Go through the records and transcribe them exactly, passing over any picture.

☆ ☆ ☆ ☆ ☆

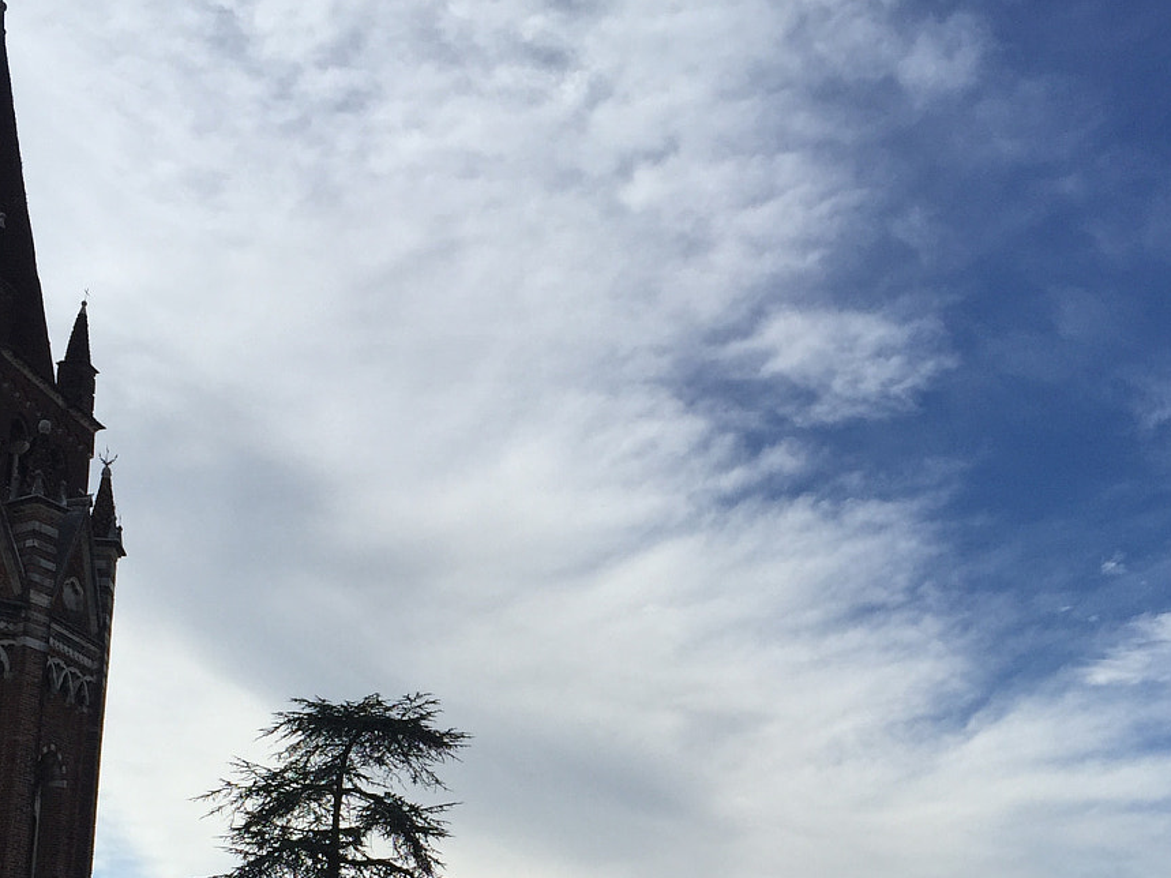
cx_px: 598
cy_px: 759
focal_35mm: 54
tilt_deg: +14.7
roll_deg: -2.2
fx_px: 1826
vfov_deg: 26.3
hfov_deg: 35.5
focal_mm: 4.15
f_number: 2.2
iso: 32
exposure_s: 1/3597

☆ ☆ ☆ ☆ ☆

Result of the task:
cx_px: 598
cy_px: 759
focal_35mm: 54
tilt_deg: +14.7
roll_deg: -2.2
fx_px: 1826
vfov_deg: 26.3
hfov_deg: 35.5
focal_mm: 4.15
f_number: 2.2
iso: 32
exposure_s: 1/3597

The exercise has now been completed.